**EXERCISE OBJECTIVE:**
Print every one of the following items word for word, with no changes.

>> BEGIN SUPPLIED INFORMATION

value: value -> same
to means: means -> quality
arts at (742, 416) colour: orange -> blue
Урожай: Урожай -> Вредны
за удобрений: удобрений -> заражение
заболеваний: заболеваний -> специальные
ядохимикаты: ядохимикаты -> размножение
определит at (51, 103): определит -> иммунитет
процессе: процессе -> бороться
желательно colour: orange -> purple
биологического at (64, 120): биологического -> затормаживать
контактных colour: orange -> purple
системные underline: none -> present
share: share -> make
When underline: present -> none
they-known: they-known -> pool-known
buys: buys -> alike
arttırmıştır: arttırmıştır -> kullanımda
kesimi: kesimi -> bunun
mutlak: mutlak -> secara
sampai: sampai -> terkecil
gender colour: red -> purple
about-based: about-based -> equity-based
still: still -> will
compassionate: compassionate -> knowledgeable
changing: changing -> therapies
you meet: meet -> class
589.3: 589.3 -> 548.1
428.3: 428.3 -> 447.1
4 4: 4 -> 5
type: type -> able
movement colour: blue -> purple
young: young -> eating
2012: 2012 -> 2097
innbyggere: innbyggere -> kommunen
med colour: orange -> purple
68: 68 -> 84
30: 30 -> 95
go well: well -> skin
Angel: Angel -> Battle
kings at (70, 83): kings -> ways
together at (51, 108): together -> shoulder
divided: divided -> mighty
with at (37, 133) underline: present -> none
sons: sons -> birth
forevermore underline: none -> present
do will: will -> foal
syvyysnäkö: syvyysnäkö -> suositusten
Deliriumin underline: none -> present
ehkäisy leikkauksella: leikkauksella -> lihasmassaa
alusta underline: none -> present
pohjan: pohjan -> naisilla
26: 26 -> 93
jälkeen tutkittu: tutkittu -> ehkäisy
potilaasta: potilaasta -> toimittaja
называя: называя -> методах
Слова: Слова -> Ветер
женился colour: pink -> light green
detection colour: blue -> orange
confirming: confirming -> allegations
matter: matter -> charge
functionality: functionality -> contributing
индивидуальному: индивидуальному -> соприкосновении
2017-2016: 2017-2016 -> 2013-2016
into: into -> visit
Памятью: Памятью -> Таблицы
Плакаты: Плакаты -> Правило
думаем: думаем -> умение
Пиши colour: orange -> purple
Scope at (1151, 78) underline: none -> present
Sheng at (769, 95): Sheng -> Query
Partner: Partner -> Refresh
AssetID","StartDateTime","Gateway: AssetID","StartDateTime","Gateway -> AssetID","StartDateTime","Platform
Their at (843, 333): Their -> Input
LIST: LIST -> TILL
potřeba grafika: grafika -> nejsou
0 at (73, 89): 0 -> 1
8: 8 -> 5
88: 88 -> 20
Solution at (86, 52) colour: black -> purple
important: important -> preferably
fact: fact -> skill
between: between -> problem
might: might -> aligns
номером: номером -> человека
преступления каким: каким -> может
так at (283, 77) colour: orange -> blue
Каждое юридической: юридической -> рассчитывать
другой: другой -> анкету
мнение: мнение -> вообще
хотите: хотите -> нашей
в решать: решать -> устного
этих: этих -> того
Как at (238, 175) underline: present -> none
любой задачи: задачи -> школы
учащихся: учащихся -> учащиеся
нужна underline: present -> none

>> END SUPPLIED INFORMATION

**WRITTEN REPLY:**
value: value -> same
to means: means -> quality
arts at (742, 416) colour: orange -> blue
Урожай: Урожай -> Вредны
за удобрений: удобрений -> заражение
заболеваний: заболеваний -> специальные
ядохимикаты: ядохимикаты -> размножение
определит at (51, 103): определит -> иммунитет
процессе: процессе -> бороться
желательно colour: orange -> purple
биологического at (64, 120): биологического -> затормаживать
контактных colour: orange -> purple
системные underline: none -> present
share: share -> make
When underline: present -> none
they-known: they-known -> pool-known
buys: buys -> alike
arttırmıştır: arttırmıştır -> kullanımda
kesimi: kesimi -> bunun
mutlak: mutlak -> secara
sampai: sampai -> terkecil
gender colour: red -> purple
about-based: about-based -> equity-based
still: still -> will
compassionate: compassionate -> knowledgeable
changing: changing -> therapies
you meet: meet -> class
589.3: 589.3 -> 548.1
428.3: 428.3 -> 447.1
4 4: 4 -> 5
type: type -> able
movement colour: blue -> purple
young: young -> eating
2012: 2012 -> 2097
innbyggere: innbyggere -> kommunen
med colour: orange -> purple
68: 68 -> 84
30: 30 -> 95
go well: well -> skin
Angel: Angel -> Battle
kings at (70, 83): kings -> ways
together at (51, 108): together -> shoulder
divided: divided -> mighty
with at (37, 133) underline: present -> none
sons: sons -> birth
forevermore underline: none -> present
do will: will -> foal
syvyysnäkö: syvyysnäkö -> suositusten
Deliriumin underline: none -> present
ehkäisy leikkauksella: leikkauksella -> lihasmassaa
alusta underline: none -> present
pohjan: pohjan -> naisilla
26: 26 -> 93
jälkeen tutkittu: tutkittu -> ehkäisy
potilaasta: potilaasta -> toimittaja
называя: называя -> методах
Слова: Слова -> Ветер
женился colour: pink -> light green
detection colour: blue -> orange
confirming: confirming -> allegations
matter: matter -> charge
functionality: functionality -> contributing
индивидуальному: индивидуальному -> соприкосновении
2017-2016: 2017-2016 -> 2013-2016
into: into -> visit
Памятью: Памятью -> Таблицы
Плакаты: Плакаты -> Правило
думаем: думаем -> умение
Пиши colour: orange -> purple
Scope at (1151, 78) underline: none -> present
Sheng at (769, 95): Sheng -> Query
Partner: Partner -> Refresh
AssetID","StartDateTime","Gateway: AssetID","StartDateTime","Gateway -> AssetID","StartDateTime","Platform
Their at (843, 333): Their -> Input
LIST: LIST -> TILL
potřeba grafika: grafika -> nejsou
0 at (73, 89): 0 -> 1
8: 8 -> 5
88: 88 -> 20
Solution at (86, 52) colour: black -> purple
important: important -> preferably
fact: fact -> skill
between: between -> problem
might: might -> aligns
номером: номером -> человека
преступления каким: каким -> может
так at (283, 77) colour: orange -> blue
Каждое юридической: юридической -> рассчитывать
другой: другой -> анкету
мнение: мнение -> вообще
хотите: хотите -> нашей
в решать: решать -> устного
этих: этих -> того
Как at (238, 175) underline: present -> none
любой задачи: задачи -> школы
учащихся: учащихся -> учащиеся
нужна underline: present -> none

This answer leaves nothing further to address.